There’s a model of how the human brain works, with the left brain being analytical and the right brain being emotional.   The left brain tries to make logical sense of things through the dissection of data and rational analysis and is easily occupied with numbers and charts.

If only it were that simple.

The right brain is the source of emotional responses.  Try as we may, we can’t just shut that off. Many studies show that our decisions are greatly influenced by the right emotional brain, mostly made unconsciously.

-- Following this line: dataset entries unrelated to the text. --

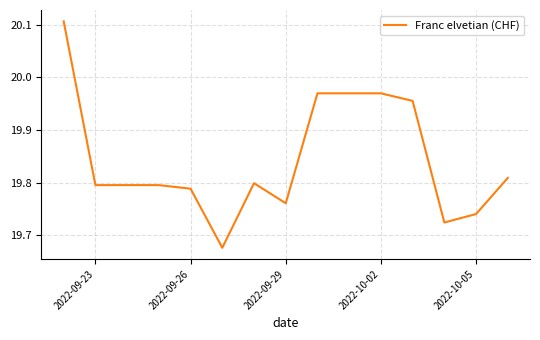

What is the difference between the maximum and minimum values?

0.4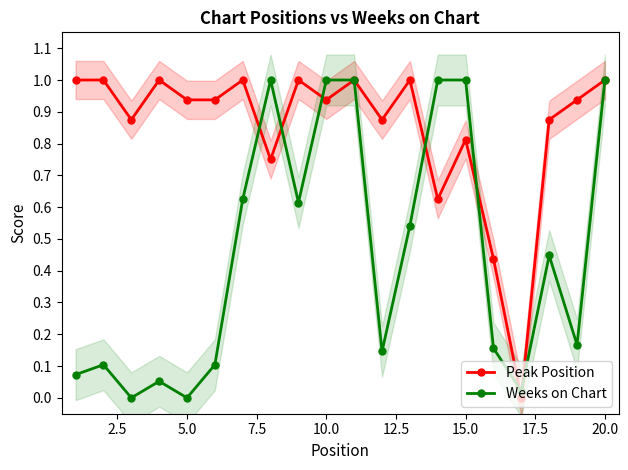

Reading right to left, extract all data points from this chart.

Peak Position: 1.0	0.9	0.9	0.0	0.4	0.8	0.6	1.0	0.9	1.0	0.9	1.0	0.8	1.0	0.9	0.9	1.0	0.9	1.0	1.0
Weeks on Chart: 1.0	0.2	0.4	0.0	0.2	1.0	1.0	0.5	0.1	1.0	1.0	0.6	1.0	0.6	0.1	0.0	0.1	0.0	0.1	0.1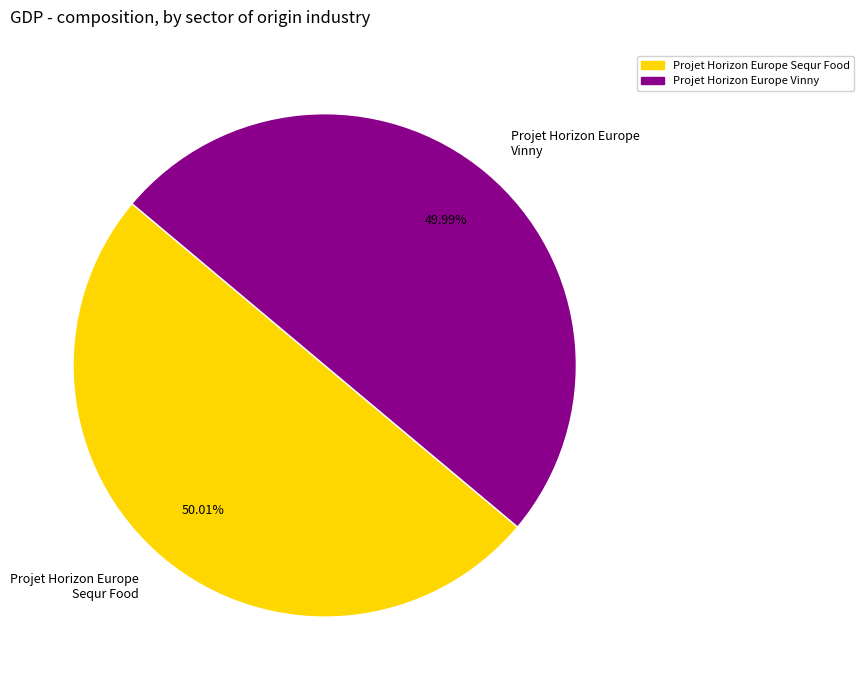

What is the ratio of the value at Projet Horizon Europe Vinny to the value at Projet Horizon Europe Sequr Food?

1.0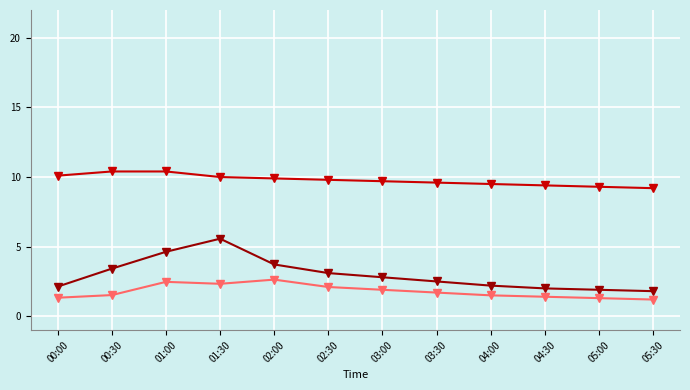

How many values in the Humidity series exceed 73?

8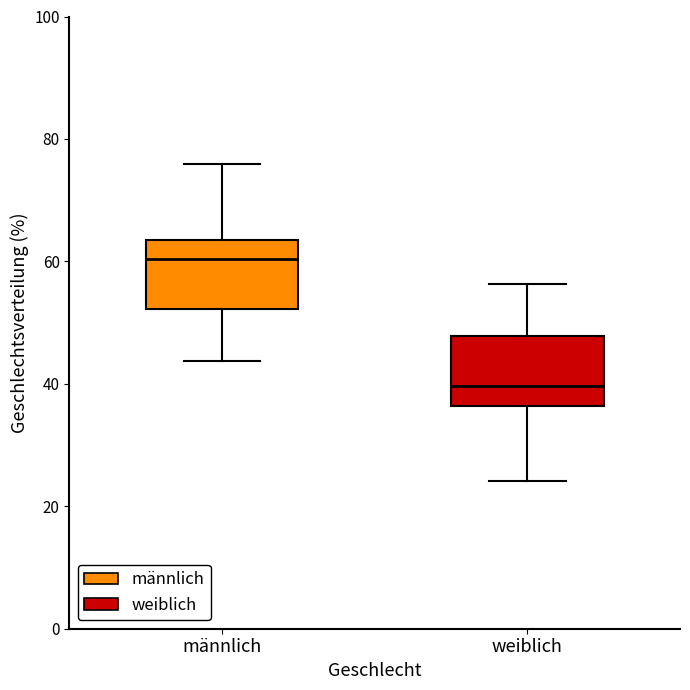

Where does the lower whisker of the box for männlich end on the y-axis? The values are not printed on the chart, so give them approximately, as read against the axis.

44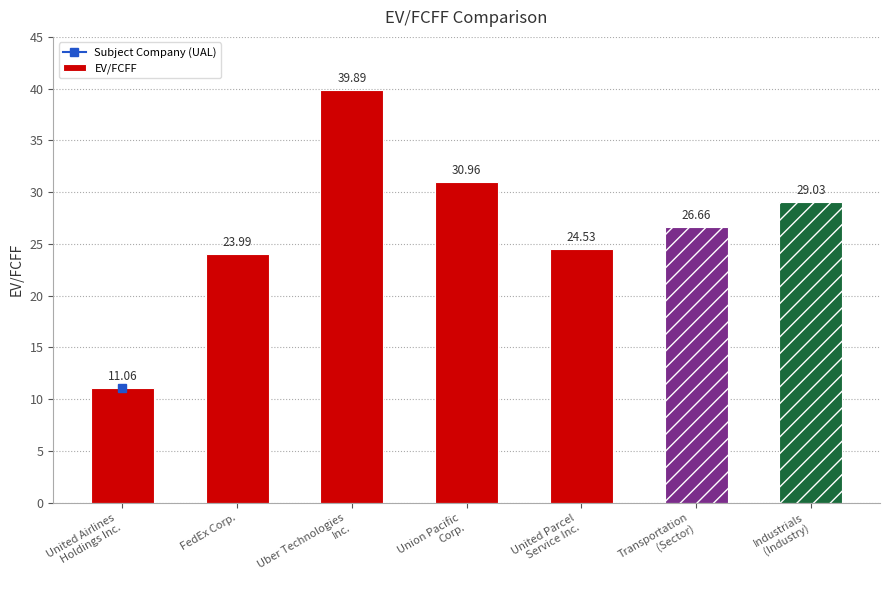

What is the maximum value shown in the chart?

39.9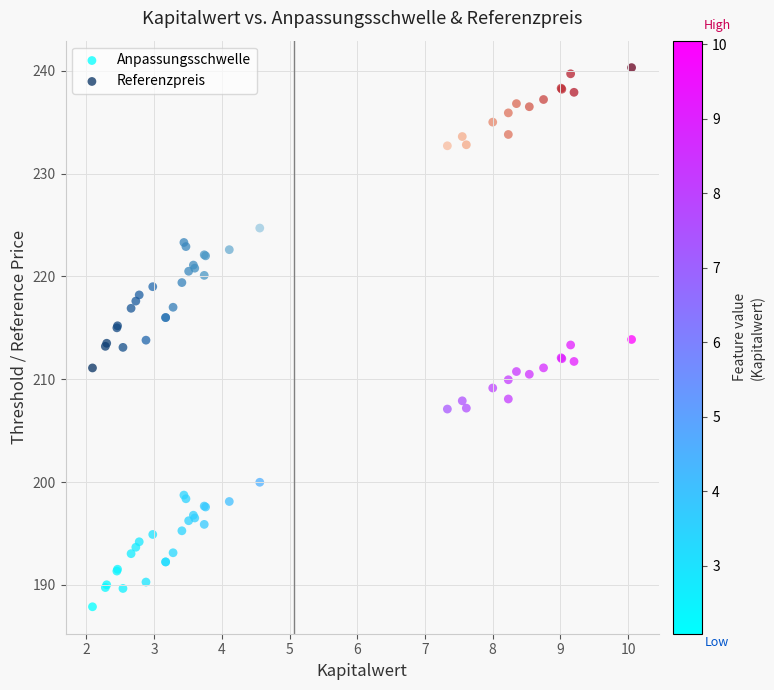

Which series contains the highest Y value?

Referenzpreis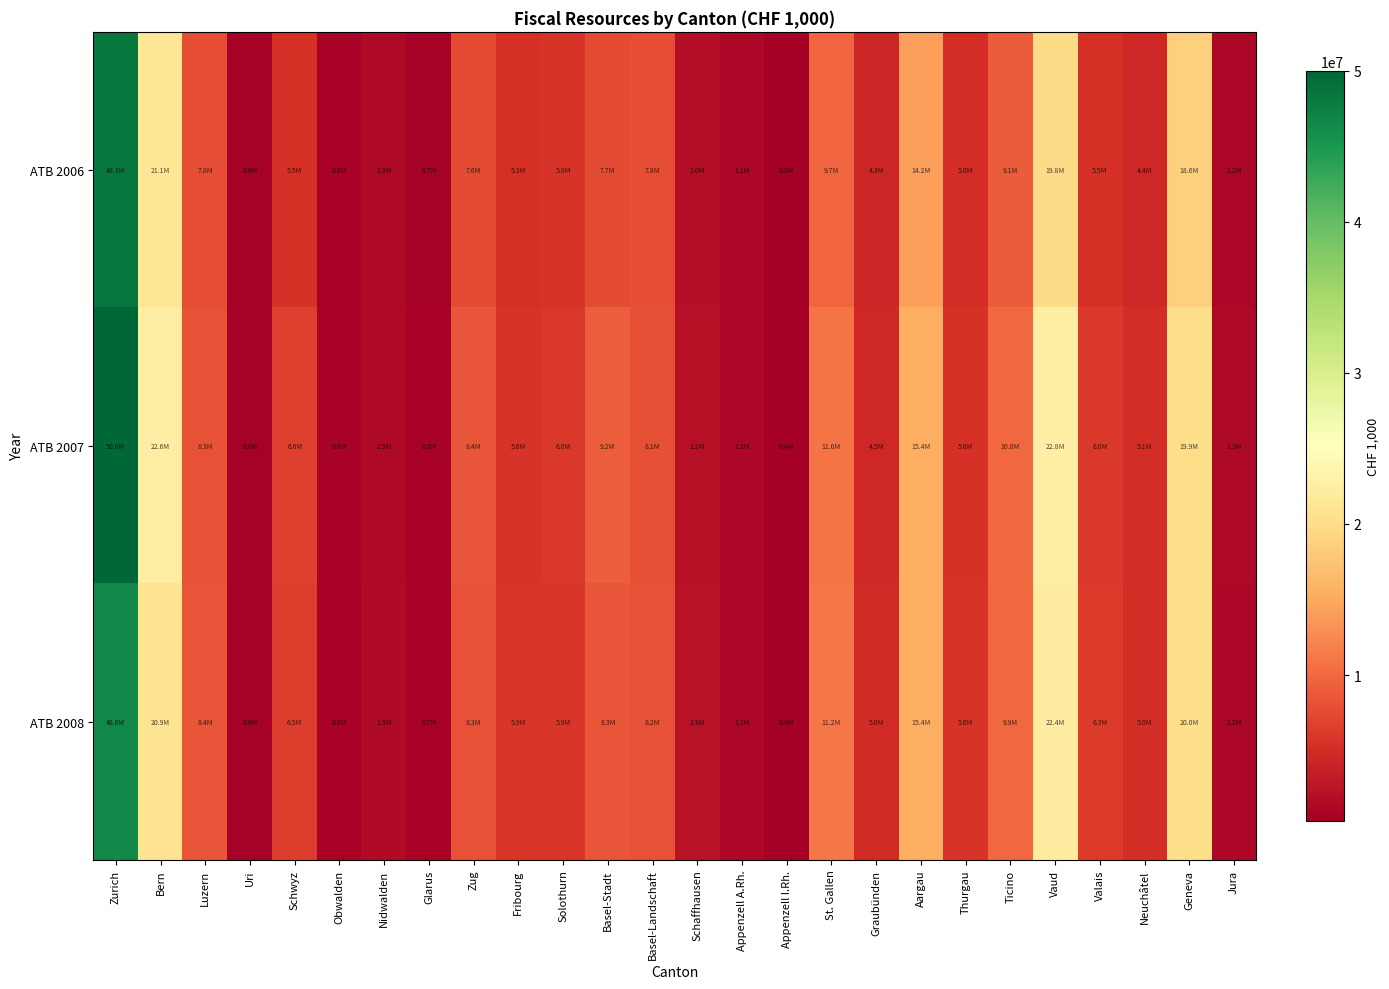

What is the total value across all series at Bern?

64644596.3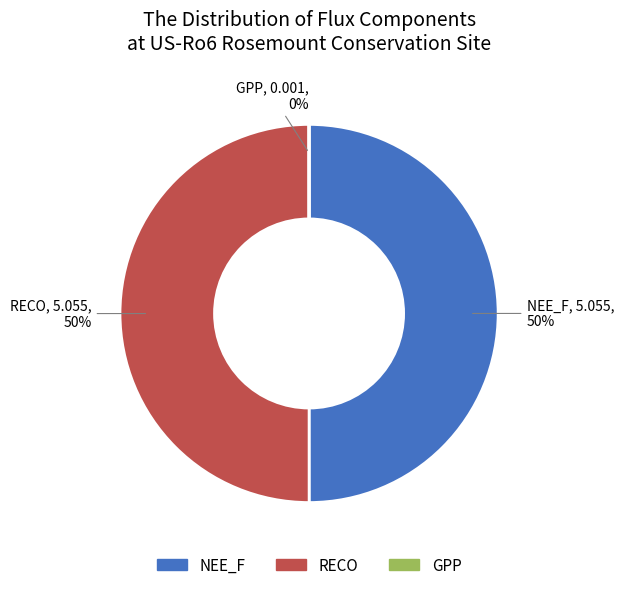

Do NEE_F and RECO together represent more than half of the pie?

Yes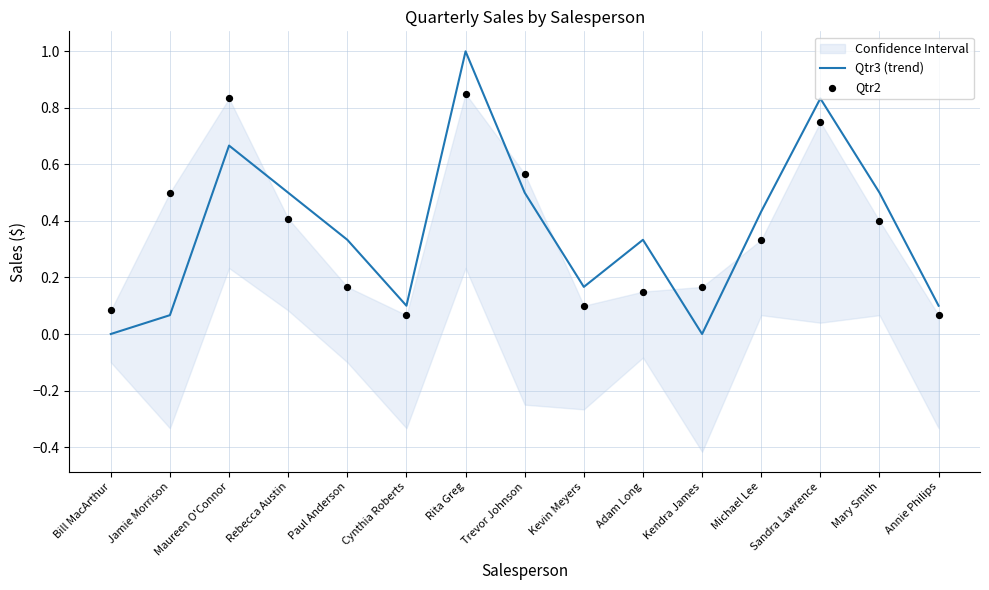

What is the total value across all series at Jamie Morrison?

0.6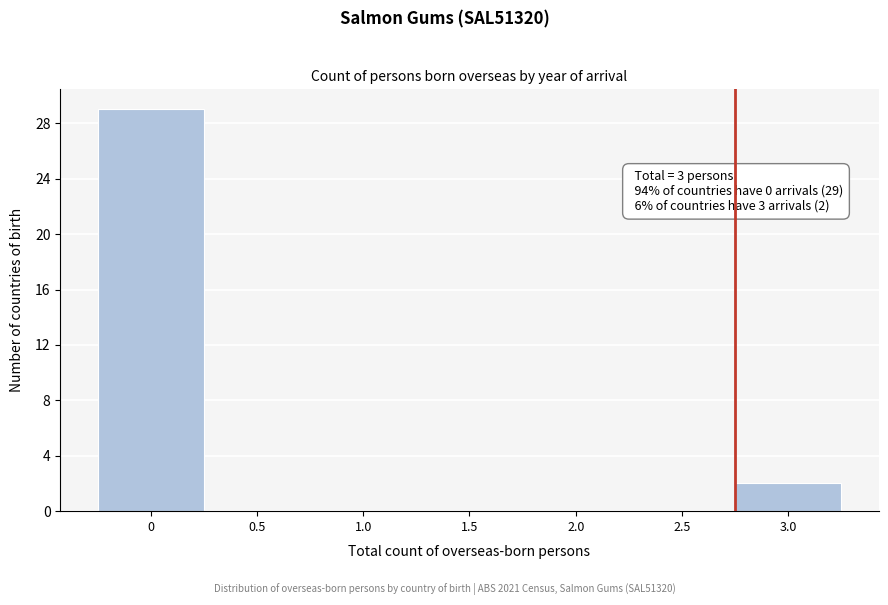

Reading left to right, what are all the values shown in this chart?

0=29	0.5=0	1.0=0	1.5=0	2.0=0	2.5=0	3.0=2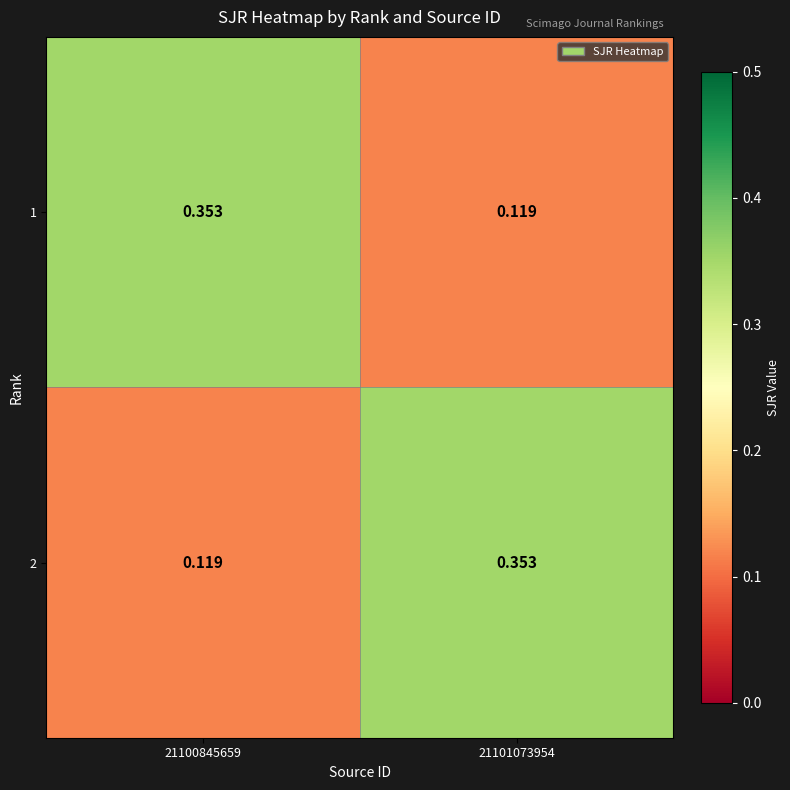

Is the value of 1 at 21101073954 greater than the value of 2 at 21101073954?

No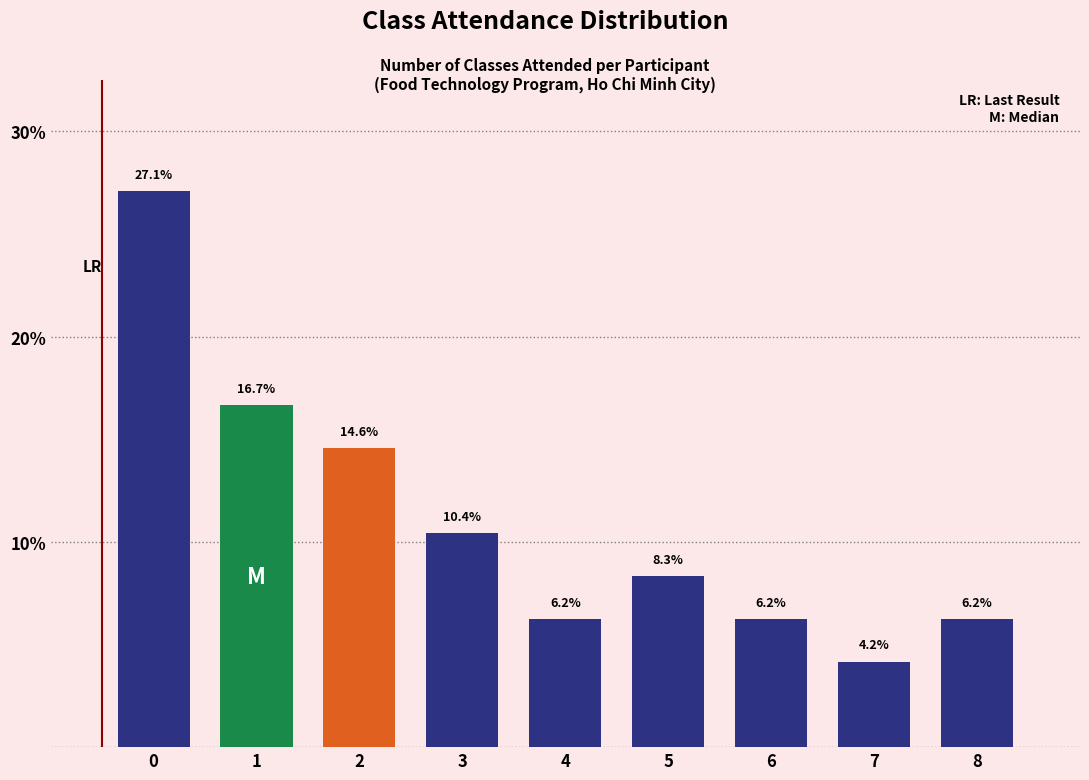

At which category does the chart reach its minimum across all series?

7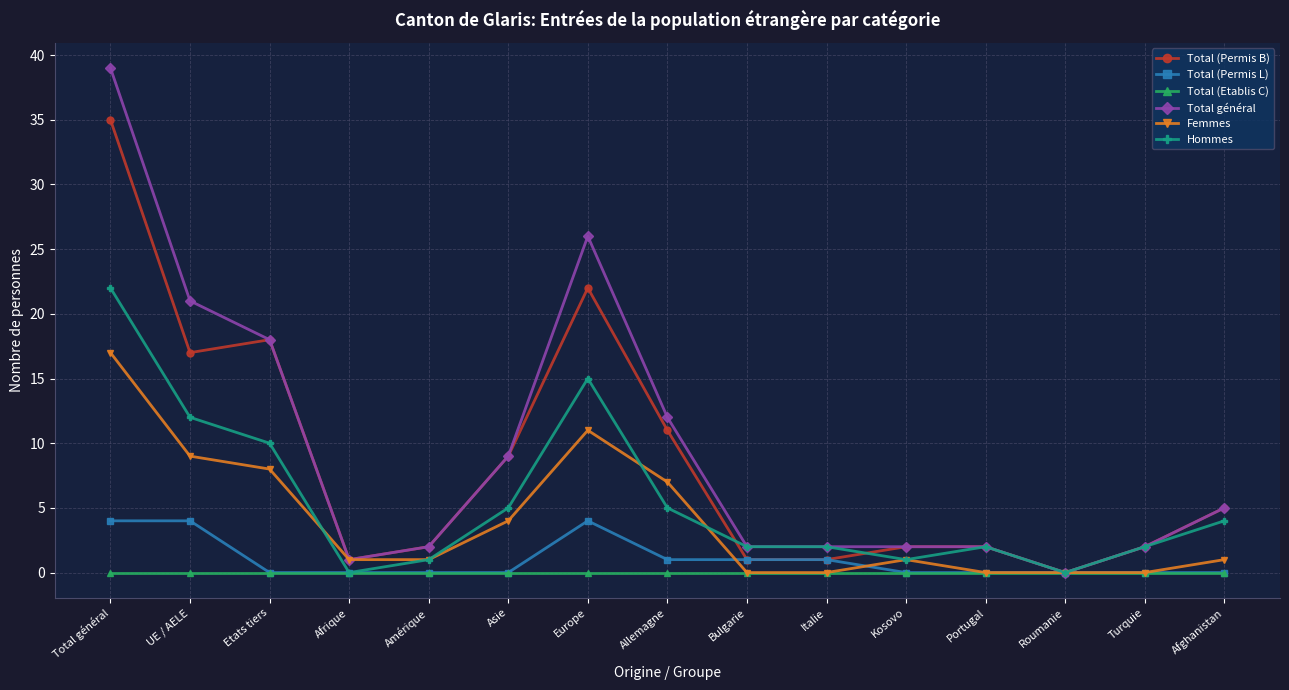

What is the difference between the maximum and second lowest values in the Total (Permis B) series?

34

Rather than trying to suppress our emotions, I find it more helpful to observe and acknowledge them.  For example, when I’m feeling FOMO, it’s better to recognize what I’m feeling and maintain awareness of how that may affect my decision-making.  That works a lot better than pretending that I’m immune to FOMO altogether.  


It’s essential to keep the big picture in mind.   Nobody likes to hear, “It’s only money,” and I don’t like saying it.  Money is important.  It’s the fungible resource that allows us to be more of who we are – for better or worse.   Money can provide abundance and financial security for ourselves and our loved ones.  It enables a good quality of life and the means to be generous.

Intrinsically, money is neither good nor evil.  How we obtain it and what we do with it is what matters.    Pursuing and preserving money is a noble cause for the overwhelming majority of us with noble intentions.   It is okay – actually imperative — for us to do everything we can to be skilled at getting it and keeping it. 

We can’t forget to take care of our own mental and physical health.  We need to take care of ourselves to be here for those we care about.   Don’t neglect to spend quality time with friends and family.  For all of its usefulness, no amount of money can replace our health and loved ones.   Never forget to keep those ends in mind.  They are our raison d’être.


After many years of buying and selling options using a wide variety of strategies ranging from the simple to complex, I find that a simple strategy, like selling puts, can be one of the easiest to manage and most reliable for generating regular profits.  Don’t make it more complicated than it needs to be!